ERNIE AND ERNESTINA: The Writer, His Wife, and their Afterlife
Book One, Part Two, Chapter 15: The Russian Man in the Moon
You are most present to me on my walks, when I imagine you beside me. Now that it’s warmer, you’re in your faded top and khaki shorts and battered tennis shoes and wearing the Yankees cap Joshua gave you. When it was colder, you wore the olive green Army coat.
Only now do I realize why you so liked that Army coat, why you took it on every hospital or doctor visit, even in the summer. With its triangular shoulder patch, it put you in a fighting mode, didn’t it? It helped you defend yourself, if only in your mind — and your mind, you always thought, was your strength. “Mind over body,” you said.

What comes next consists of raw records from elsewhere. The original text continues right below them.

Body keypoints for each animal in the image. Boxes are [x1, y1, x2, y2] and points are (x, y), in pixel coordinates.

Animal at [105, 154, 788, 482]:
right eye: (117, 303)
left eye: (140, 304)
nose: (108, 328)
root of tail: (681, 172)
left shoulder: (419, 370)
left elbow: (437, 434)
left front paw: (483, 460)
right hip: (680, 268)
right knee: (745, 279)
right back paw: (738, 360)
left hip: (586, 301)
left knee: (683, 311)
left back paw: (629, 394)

I beg to differ. Both your mind and your heart were your strengths. Even your body was strong, although you didn’t think it. How many other people would have lived as long as you, given the life you lived? You are one of a kind, Ernie.

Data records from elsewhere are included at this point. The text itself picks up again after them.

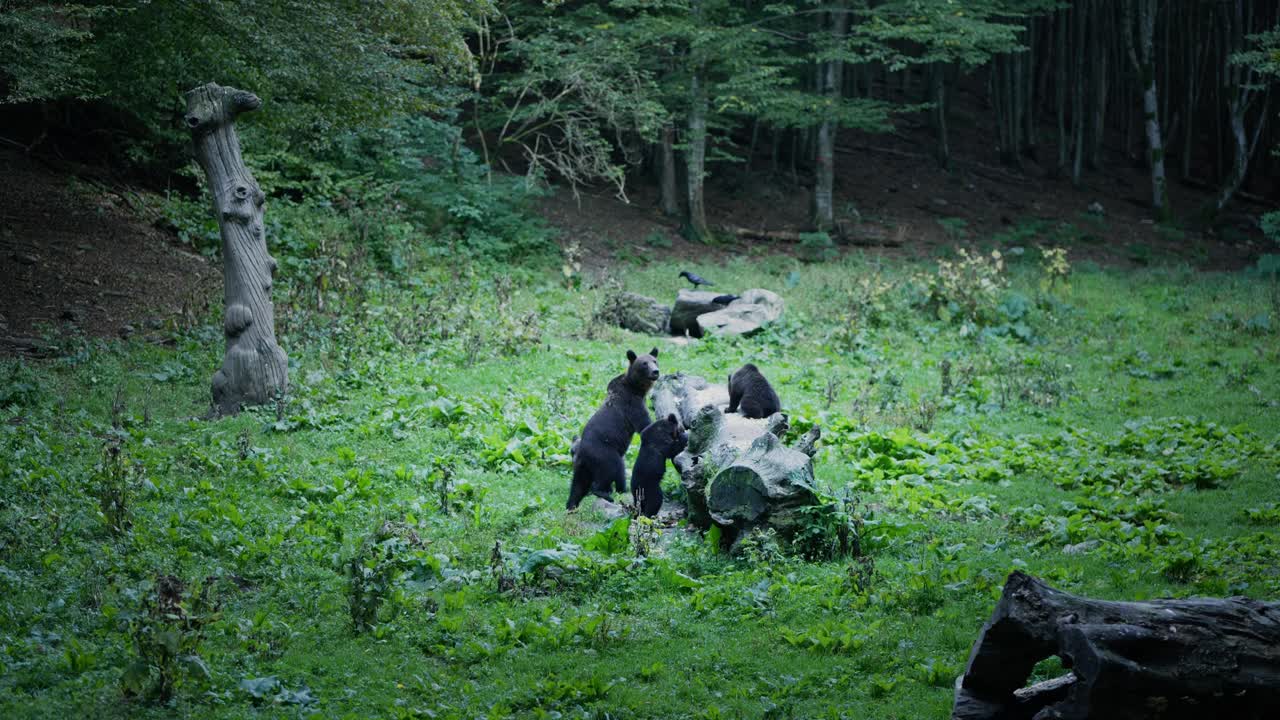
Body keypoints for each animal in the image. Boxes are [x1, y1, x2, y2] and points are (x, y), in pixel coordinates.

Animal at [567, 347, 661, 510]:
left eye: (654, 360)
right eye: (644, 363)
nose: (655, 372)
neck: (637, 388)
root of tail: (581, 454)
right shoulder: (632, 405)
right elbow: (645, 426)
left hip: (582, 466)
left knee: (578, 485)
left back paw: (572, 505)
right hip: (603, 452)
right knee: (613, 468)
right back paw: (606, 492)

On our walks at night, you and I looked for the moon. One full-moon night, you gazed at it through your binoculars, then handed the binos to me. “There’s a man in the moon, and it’s not the clown face people usually see. Look, Ernestina.”
I focused the binos on the moon.
“Do you see him? He’s in profile, wearing a Russian fur hat. He has dark, intense eyes and a benign smile. Do you see him, Ernestina?”
“Yes, I see him, Ernie. I see the Russian man in the moon.”
What I didn’t see, not then, was how much the Russian man in the moon looks like you.